Mouth-Actuated Interface for Mobility Limited People Wins Hackaday 2020 [video]

Hackaday recently announced the Best All-Around and Grand Prize Winner of the 2020 Hackaday Prize plus the winners in four specific challenges. This year’s top award, which include $50,000 cash for development, went to The BYTE, an open-source mouth-actuated input device developed for people with limited mobility. The prize-winning device met the challenge of a United Cerebral Palsy Los Angeles design brief for the competition, which asked for new variations of joysticks or trackballs that would be open source, affordable options to support greater independence for people with mobility challenges.

The BYTE has a pressure-sensitive bite sensor for input selection and a tongue sensor for directional navigation, replacing the functions of a conventional joystick. The user manipulates the device with tongue and teeth to control a computing device. According to the BYTE inventor, people with mobility limitations often retain control of their mouth. Depending on the pressure on the navigation pad and on the bite sensor, the user controls a computer screen cursor direction, scrolling, selection, and custom input. The BYTE somewhat resembles a small computer mouse. The input device fits inside an adult-sized pacifier nipple so that it can be held in the mouth safely and comfortably. A single wire connects the BYTE to a circuit board that converts signals from the device via a USB plug. The BYTE prototype components include 3D printed parts that could be injection molded in quantity production to keep costs down.
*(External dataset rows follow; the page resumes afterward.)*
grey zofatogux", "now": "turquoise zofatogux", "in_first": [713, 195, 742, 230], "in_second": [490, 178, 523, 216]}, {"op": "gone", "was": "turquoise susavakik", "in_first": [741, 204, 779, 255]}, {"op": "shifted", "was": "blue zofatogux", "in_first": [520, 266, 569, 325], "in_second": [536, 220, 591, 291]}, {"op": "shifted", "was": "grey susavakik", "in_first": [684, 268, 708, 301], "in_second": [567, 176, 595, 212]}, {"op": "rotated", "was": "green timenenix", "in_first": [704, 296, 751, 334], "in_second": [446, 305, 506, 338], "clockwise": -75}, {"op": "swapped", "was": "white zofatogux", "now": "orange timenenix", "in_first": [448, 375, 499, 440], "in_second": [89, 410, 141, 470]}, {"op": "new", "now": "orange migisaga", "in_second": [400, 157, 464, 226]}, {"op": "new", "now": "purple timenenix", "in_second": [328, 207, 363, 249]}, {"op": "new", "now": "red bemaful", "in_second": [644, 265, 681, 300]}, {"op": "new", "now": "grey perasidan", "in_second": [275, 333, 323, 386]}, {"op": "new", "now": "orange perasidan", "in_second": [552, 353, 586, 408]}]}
In addition to United Cerebral Palsy Los Angles, the three other non-profit sponsors for the Hackaday 2020 competition included Conservation X Labs, CalEarth, and Field Ready. The BYTE’s Best All-Around Brand award was the top prize, but other Hackaday 2020 entries won Best in Category and Honorable Mention prizes of $10,000 and $3,000, respectively, with designs to answer challenges from each of the four non-profit partners. There was also a Best Wildcard award of $5,000 for the best among projects considered worthwhile but that didn’t match one of the four specific partner challenges.